P12-6-12’s drone cloud executed their final order, and 6-12’s last recorded moments were returned to the VCS and the files transmitted.
A Grounding Protocol was triggered. Instantly nav data to and from Priory Station was severed. All traffic stopped, and shuttles in transit between the surface and the Station found themselves unexpectedly under manual controls. Unable to compensate many crashed, some into the station, some in the forest of asteroids around Exham, and some into the cities.
On Exham, having noticed the break in nav transmissions, a horde of Veer-myn erupted from beneath the surface. The Marine battalions guarding the spaceport were unprepared. Already reeling from the sudden loss of communications, they found themselves swamped from below as hundreds of Veer-myn Night-Crawlers sought to take control of the remaining launch facilities. Meanwhile on Priory Station access hatches and air ducts burst open, and the Veer-myn smuggled up in ones and twos over months poured through, swamping Mi-Gan’s unprepared guards and sending the hundreds of visitors into panic.
When the Grounding protocol was executed P12-6-12’s task force was already en-route, standard operating procedure to backup first contact recon units. The Drakon class vessel Terminal Intervention arrived with a full strike company of Enforcers. It ignored the panicked activity and impotent comms from Priory Station, and instead dispatched its drop ship, loaded with the Intervention’s full troop compliment. Their mission; to confirm the possible threat vector identified by P12-6-12, and exterminate if necessary.
The Enforcers’ insertion went to plan until the drop ship entered the asteroid field making up Exham’s outer orbit. Centuries of traffic around Priory Station had left the entire field in a constant state of excitement, with rocks the size of hab blocks in a perpetual uncoordinated dance. The Enforcer pilot was more than capable of navigating the almost solid shell of asteroids, and managed to do just that, until an unexplained explosion ripped through the ship’s hull, destroying its gyroscope and sending it uncontrolled through the asteroids. The fuselage was shredded and most of the troop compliment killed, punctured by dozens of hyper fast rocks.
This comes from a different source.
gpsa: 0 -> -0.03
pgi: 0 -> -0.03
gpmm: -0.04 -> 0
It was a testament to the pilot’s skill that any managed to survive the crash landing on Exham’s surface.
The ship’s distress call was relayed through the now-crewless Drakon and then direct to Corporation Central, where, as per procedure when an Enforcer ship is shot down, a Containment Protocol was activated.
Exham IV to all intents and purposes winked out of existence.
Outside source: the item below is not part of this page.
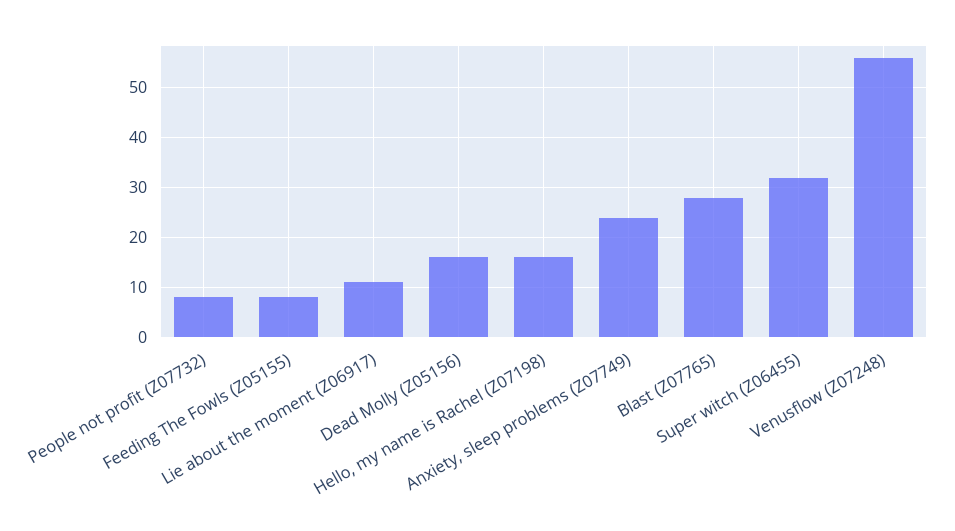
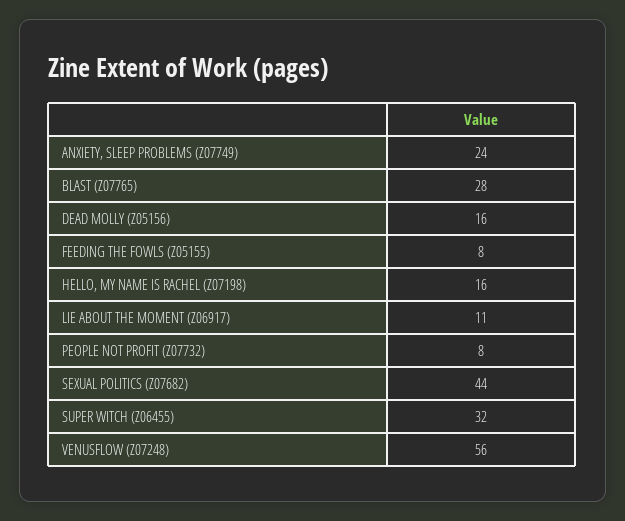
SEXUAL POLITICS (Z07682): none -> 44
On the ground the remaining Enforcers were left in arctic conditions with limited supplies and no chance of immediate support. Their mission, however, remains. If the Veer-myn were able to take the remaining spaceport and reach Priory Station they could spread their bleeding sickness throughout Second Sphere space, infecting billions. The Enforcers must eliminate the Veer-myn threat before they can reach the station and be lost among the stars of the GCPS.